- **Çıkarılan Metin**
HABER MERKEZİ (02.11.2015)-Hâkim sınıflar ve temsilcisi Erdoğan/AKP iktidarının kitlelere dayattığı 1 Kasım erken seçimleri nihayet sonuçlandı. 7 Haziran’da aldığı yenilgiyi kabullenemeyen Erdoğan/AKP iktidarı kendi gerici yasalarını da çiğneyerek bin bir türlü kirli politika ve gerici manevralarla Ülkeyi tekrardan seçimlere götürdü.
Erdoğan/AKP iktidarı 7 Haziran seçim sonuçlarının yarattığı yeni durumu tekrardan kendi lehine çevirmek için yeni bir gerici savaş konsepti devreye sokarak halklara karşı savaş açtı. Kürdistan başta olmak üzere Ülke genelinde devrimci, ilerici ve yurtsever toplumsal güçlere karşı gerçekleştirilen pervasız saldırılarda binlerce insan gözaltı ve tutuklama terörüne maruz kalırken yüzlerce insan da barbarca bir şekilde katledildi. Bununla da yetinmeyen Erdoğan/AKP iktidarı her zaman kitlelere karşı kullandıkları gerici bir enstrüman olan milliyetçilik ve şovenizm zehiri ile etkilediği kitleleri sokaklara salarak Kürtler başta olmak üzere ilerici toplumsal güçlere karşı tam bir linç saldırısı devreye sokuldu. Yaşanan bu vahşi linç saldırılarında yüzlerce insan yaralanırken başta HDP binaları olmak üzere yüzlerce devrimci ve ilerici kurum ve işyeri de basılarak talan edildi. Öyle ki bazı yerlerde Madımak görüntülerini aratmayacak pervasız saldırılar gerçekleştirildi.

- **Yapılacaklar**
(A) Seçim haberine göre Erdoğan/AKP iktidarı hangi tarihte aldığı yenilgiyi kabullenemedi?
(B) Seçim haberini son cümlesinden sonrasını yazarak sürdürün.

- **Kayıtlı Veriler**
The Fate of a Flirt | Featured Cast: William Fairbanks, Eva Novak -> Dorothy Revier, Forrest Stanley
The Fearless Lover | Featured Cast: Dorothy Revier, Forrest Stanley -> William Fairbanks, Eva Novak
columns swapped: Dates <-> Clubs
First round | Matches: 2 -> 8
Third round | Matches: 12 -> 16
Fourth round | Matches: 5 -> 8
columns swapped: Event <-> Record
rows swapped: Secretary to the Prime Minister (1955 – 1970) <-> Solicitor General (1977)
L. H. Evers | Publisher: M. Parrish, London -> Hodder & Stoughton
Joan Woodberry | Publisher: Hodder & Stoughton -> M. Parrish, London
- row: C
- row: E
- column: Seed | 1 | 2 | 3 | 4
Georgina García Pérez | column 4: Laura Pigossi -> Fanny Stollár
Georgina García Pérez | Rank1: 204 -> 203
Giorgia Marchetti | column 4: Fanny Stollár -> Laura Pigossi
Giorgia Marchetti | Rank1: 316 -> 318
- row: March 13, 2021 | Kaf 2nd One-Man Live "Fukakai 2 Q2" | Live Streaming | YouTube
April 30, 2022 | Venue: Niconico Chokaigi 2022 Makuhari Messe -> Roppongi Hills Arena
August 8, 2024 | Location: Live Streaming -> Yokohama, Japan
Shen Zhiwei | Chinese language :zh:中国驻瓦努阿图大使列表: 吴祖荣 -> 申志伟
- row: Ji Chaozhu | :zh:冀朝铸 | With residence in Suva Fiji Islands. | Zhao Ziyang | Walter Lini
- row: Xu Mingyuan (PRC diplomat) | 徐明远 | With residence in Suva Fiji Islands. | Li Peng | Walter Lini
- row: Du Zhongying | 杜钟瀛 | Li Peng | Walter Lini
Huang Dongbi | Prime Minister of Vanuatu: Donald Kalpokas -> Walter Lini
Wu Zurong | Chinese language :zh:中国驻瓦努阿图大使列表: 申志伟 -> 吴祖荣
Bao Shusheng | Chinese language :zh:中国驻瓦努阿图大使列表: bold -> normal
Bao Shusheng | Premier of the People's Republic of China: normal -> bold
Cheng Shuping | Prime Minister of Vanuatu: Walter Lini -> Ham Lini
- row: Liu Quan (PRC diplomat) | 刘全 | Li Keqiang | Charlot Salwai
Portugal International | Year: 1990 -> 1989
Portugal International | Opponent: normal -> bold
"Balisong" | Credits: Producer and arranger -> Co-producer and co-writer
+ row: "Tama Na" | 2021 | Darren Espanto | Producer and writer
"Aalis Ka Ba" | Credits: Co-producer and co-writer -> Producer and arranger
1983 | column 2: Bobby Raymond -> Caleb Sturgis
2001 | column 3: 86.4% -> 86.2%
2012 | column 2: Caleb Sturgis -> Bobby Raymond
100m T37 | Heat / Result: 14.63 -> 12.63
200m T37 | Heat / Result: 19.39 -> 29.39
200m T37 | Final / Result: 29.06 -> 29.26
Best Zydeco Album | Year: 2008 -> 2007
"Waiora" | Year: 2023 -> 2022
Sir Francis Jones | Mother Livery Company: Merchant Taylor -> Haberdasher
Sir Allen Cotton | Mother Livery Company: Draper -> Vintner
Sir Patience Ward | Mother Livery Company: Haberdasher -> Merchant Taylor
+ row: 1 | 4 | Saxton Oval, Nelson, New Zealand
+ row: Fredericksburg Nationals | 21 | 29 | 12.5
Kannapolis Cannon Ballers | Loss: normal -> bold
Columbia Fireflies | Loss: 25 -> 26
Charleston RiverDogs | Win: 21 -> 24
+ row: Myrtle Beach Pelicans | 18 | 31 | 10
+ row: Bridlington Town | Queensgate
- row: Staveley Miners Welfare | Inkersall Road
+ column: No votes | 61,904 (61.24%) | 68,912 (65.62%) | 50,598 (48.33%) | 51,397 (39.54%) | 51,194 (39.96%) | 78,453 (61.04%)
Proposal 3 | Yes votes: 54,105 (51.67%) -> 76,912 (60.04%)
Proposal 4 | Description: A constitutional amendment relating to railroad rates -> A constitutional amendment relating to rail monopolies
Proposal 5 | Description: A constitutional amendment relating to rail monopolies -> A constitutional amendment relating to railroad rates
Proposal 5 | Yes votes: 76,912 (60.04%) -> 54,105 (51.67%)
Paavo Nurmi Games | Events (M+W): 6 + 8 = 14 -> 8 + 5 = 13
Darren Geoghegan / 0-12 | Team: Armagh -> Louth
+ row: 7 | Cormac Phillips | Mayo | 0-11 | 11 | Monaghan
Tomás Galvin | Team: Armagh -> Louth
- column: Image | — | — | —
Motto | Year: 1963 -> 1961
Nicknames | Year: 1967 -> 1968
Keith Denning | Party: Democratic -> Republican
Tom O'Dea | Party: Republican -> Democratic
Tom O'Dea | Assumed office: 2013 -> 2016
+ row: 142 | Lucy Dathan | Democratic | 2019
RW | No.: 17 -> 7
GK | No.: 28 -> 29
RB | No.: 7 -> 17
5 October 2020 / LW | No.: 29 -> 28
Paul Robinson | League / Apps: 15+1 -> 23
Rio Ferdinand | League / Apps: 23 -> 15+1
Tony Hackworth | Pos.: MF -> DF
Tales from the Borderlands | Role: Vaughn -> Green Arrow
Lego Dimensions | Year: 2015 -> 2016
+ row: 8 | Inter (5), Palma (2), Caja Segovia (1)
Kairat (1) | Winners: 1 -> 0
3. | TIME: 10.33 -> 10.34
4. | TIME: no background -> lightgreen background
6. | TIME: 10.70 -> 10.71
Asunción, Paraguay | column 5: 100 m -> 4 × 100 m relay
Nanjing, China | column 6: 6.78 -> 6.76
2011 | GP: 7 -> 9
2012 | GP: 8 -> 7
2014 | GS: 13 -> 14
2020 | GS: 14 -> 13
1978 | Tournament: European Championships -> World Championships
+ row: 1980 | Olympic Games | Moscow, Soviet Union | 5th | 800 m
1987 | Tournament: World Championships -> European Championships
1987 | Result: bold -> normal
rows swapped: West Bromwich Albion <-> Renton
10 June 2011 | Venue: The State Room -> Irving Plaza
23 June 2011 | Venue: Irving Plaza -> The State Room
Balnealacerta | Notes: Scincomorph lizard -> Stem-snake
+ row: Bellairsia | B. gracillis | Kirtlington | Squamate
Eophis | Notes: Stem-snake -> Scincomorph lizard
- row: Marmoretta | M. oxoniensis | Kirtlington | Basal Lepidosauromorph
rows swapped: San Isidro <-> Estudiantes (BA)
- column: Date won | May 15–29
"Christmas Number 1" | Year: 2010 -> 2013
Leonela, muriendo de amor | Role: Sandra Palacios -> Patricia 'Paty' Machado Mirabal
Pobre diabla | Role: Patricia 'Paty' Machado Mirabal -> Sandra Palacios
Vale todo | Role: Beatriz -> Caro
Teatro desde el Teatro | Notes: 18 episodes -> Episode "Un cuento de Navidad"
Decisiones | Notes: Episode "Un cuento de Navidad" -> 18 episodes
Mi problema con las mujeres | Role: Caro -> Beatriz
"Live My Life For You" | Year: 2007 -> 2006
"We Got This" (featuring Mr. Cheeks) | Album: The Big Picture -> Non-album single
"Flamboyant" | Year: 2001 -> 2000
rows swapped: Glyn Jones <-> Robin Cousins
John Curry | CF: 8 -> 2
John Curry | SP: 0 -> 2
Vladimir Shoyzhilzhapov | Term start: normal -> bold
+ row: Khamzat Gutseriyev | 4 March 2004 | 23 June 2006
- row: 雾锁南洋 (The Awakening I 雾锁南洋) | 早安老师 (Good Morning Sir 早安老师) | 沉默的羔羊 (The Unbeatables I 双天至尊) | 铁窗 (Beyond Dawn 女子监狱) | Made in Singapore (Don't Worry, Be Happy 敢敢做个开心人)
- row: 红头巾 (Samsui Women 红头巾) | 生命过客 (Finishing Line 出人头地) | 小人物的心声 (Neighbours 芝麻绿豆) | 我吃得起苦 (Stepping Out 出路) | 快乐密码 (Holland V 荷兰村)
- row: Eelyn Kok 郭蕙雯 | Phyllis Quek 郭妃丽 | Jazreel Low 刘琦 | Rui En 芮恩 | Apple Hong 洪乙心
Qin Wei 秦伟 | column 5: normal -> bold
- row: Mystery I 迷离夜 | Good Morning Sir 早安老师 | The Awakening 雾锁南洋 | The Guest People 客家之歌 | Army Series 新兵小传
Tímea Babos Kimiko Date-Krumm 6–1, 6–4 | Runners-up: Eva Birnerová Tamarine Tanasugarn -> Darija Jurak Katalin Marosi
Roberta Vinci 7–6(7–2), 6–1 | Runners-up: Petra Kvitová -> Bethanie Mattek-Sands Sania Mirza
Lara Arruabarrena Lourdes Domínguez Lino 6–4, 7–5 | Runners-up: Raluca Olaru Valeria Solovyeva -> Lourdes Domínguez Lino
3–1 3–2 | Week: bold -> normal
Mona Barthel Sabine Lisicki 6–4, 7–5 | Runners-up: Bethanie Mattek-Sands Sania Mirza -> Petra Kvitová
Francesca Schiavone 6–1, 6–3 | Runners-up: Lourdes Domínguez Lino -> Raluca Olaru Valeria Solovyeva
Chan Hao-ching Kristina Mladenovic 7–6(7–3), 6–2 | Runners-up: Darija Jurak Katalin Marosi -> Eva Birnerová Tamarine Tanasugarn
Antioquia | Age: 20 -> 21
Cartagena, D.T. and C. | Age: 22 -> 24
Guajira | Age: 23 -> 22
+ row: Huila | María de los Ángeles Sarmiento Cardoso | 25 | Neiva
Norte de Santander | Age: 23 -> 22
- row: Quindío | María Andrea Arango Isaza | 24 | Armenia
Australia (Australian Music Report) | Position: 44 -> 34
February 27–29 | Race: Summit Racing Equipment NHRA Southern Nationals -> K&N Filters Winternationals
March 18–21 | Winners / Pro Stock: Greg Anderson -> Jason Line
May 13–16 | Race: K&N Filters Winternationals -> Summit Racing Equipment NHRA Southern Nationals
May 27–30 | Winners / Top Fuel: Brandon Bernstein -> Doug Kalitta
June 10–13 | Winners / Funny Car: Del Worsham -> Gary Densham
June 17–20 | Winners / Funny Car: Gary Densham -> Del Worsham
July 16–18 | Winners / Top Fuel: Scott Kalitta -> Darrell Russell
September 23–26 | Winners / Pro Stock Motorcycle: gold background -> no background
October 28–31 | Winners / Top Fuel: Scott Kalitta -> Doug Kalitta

- **Sırayla Yanıtlar**
(A) 7 Haziran'da aldığı yenilgiyi.

(B)
Özellikle Kürdistan da tüm kirli araç ve politikalarını devreye sokan devlet OHAL dönemini de aşan bir boyutta Kürt halkına karşı pervasız bir savaş başlattı. Günlerce süren sokağa çıkma yasakları başta olmak üzere eli kanlı zebanilerini sokaklara salan devlet Kürt halkı üzerinde tam bir devlet terörü uyguladı. Devletin devreye soktuğu bu gerici ve vahşi saldırılar sonucu çocuklar başta olmak üzere onlarca insan barbarca katledildi. Devlet o kadar pervasızlaştı ki insanlar ölülerini dahi gömemeyerek günlerce ölüleri ile birlikte yaşamak zorunda kaldılar. 7 Haziran’da Erdoğan/AKP iktidarına yenilgiyi yaşatan HDP ve ittifak güçleri devletin hedefindeydi ve mutlaka intikam alınarak geriletilmeliydi. Bir yandan fiili saldırılarla harekete geçen devlet diğer yandan ise medya başta olmak üzere tüm diğer kirli araç ve politikalarını devreye sokarak HDP ev onun nezdinde tüm ilerici toplumsal güçleri terörize ederek ve manipülasyonlar yaratarak yalnızlaştırmaya ve yakalanan toplumsal desteği zayıflatmaya çalışmıştır ki seçim sonuçları da göstermektedir ki bunda başarılı olduğu da söylenebilinir.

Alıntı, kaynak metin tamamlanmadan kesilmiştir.